What you are asked to do:
Retype each entry below exactly as it stands.

Source material:
- - - - - - -
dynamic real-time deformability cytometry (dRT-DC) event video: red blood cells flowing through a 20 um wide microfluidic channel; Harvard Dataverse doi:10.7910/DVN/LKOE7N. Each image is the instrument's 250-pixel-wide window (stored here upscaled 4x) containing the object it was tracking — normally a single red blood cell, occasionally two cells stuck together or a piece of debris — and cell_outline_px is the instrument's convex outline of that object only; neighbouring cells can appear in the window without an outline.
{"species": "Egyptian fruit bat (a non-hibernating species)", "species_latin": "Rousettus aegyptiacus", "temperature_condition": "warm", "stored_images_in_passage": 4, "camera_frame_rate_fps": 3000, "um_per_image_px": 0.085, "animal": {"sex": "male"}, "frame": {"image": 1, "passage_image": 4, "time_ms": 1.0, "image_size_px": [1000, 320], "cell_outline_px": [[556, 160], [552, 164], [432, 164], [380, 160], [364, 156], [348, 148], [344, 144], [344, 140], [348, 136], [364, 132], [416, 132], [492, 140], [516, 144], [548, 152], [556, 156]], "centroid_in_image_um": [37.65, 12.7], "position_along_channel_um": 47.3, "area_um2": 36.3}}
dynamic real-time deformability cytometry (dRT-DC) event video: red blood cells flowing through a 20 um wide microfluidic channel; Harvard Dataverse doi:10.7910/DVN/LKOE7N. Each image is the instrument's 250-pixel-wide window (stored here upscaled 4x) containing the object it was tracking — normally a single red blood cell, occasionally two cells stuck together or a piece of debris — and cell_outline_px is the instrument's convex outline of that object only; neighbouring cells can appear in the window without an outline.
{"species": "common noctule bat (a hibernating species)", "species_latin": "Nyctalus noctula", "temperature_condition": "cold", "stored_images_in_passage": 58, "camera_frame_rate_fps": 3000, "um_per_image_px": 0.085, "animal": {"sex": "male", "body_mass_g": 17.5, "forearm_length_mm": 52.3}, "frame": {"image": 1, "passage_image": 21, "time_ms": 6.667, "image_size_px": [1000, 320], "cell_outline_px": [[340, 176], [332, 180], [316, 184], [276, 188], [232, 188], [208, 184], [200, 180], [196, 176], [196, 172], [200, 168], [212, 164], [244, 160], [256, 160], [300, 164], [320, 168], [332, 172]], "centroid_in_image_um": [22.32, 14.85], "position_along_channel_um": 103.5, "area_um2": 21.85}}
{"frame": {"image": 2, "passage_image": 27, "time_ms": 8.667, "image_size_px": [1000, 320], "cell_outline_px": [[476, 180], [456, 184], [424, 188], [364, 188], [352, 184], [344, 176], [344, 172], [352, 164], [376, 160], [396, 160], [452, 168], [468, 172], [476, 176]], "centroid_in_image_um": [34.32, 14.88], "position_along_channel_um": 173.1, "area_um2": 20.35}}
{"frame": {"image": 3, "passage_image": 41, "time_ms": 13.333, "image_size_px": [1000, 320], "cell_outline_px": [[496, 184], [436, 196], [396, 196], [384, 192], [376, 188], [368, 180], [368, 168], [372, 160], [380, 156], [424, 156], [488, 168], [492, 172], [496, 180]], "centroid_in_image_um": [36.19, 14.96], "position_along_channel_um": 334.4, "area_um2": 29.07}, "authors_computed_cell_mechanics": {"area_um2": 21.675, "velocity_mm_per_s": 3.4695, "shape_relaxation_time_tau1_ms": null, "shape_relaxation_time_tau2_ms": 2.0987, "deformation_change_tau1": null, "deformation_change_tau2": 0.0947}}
- - - - - - -
Answer to this task:
dynamic real-time deformability cytometry (dRT-DC) event video: red blood cells flowing through a 20 um wide microfluidic channel; Harvard Dataverse doi:10.7910/DVN/LKOE7N. Each image is the instrument's 250-pixel-wide window (stored here upscaled 4x) containing the object it was tracking — normally a single red blood cell, occasionally two cells stuck together or a piece of debris — and cell_outline_px is the instrument's convex outline of that object only; neighbouring cells can appear in the window without an outline.
{"species": "Egyptian fruit bat (a non-hibernating species)", "species_latin": "Rousettus aegyptiacus", "temperature_condition": "warm", "stored_images_in_passage": 4, "camera_frame_rate_fps": 3000, "um_per_image_px": 0.085, "animal": {"sex": "male"}, "frame": {"image": 1, "passage_image": 4, "time_ms": 1.0, "image_size_px": [1000, 320], "cell_outline_px": [[556, 160], [552, 164], [432, 164], [380, 160], [364, 156], [348, 148], [344, 144], [344, 140], [348, 136], [364, 132], [416, 132], [492, 140], [516, 144], [548, 152], [556, 156]], "centroid_in_image_um": [37.65, 12.7], "position_along_channel_um": 47.3, "area_um2": 36.3}}
dynamic real-time deformability cytometry (dRT-DC) event video: red blood cells flowing through a 20 um wide microfluidic channel; Harvard Dataverse doi:10.7910/DVN/LKOE7N. Each image is the instrument's 250-pixel-wide window (stored here upscaled 4x) containing the object it was tracking — normally a single red blood cell, occasionally two cells stuck together or a piece of debris — and cell_outline_px is the instrument's convex outline of that object only; neighbouring cells can appear in the window without an outline.
{"species": "common noctule bat (a hibernating species)", "species_latin": "Nyctalus noctula", "temperature_condition": "cold", "stored_images_in_passage": 58, "camera_frame_rate_fps": 3000, "um_per_image_px": 0.085, "animal": {"sex": "male", "body_mass_g": 17.5, "forearm_length_mm": 52.3}, "frame": {"image": 1, "passage_image": 21, "time_ms": 6.667, "image_size_px": [1000, 320], "cell_outline_px": [[340, 176], [332, 180], [316, 184], [276, 188], [232, 188], [208, 184], [200, 180], [196, 176], [196, 172], [200, 168], [212, 164], [244, 160], [256, 160], [300, 164], [320, 168], [332, 172]], "centroid_in_image_um": [22.32, 14.85], "position_along_channel_um": 103.5, "area_um2": 21.85}}
{"frame": {"image": 2, "passage_image": 27, "time_ms": 8.667, "image_size_px": [1000, 320], "cell_outline_px": [[476, 180], [456, 184], [424, 188], [364, 188], [352, 184], [344, 176], [344, 172], [352, 164], [376, 160], [396, 160], [452, 168], [468, 172], [476, 176]], "centroid_in_image_um": [34.32, 14.88], "position_along_channel_um": 173.1, "area_um2": 20.35}}
{"frame": {"image": 3, "passage_image": 41, "time_ms": 13.333, "image_size_px": [1000, 320], "cell_outline_px": [[496, 184], [436, 196], [396, 196], [384, 192], [376, 188], [368, 180], [368, 168], [372, 160], [380, 156], [424, 156], [488, 168], [492, 172], [496, 180]], "centroid_in_image_um": [36.19, 14.96], "position_along_channel_um": 334.4, "area_um2": 29.07}, "authors_computed_cell_mechanics": {"area_um2": 21.675, "velocity_mm_per_s": 3.4695, "shape_relaxation_time_tau1_ms": null, "shape_relaxation_time_tau2_ms": 2.0987, "deformation_change_tau1": null, "deformation_change_tau2": 0.0947}}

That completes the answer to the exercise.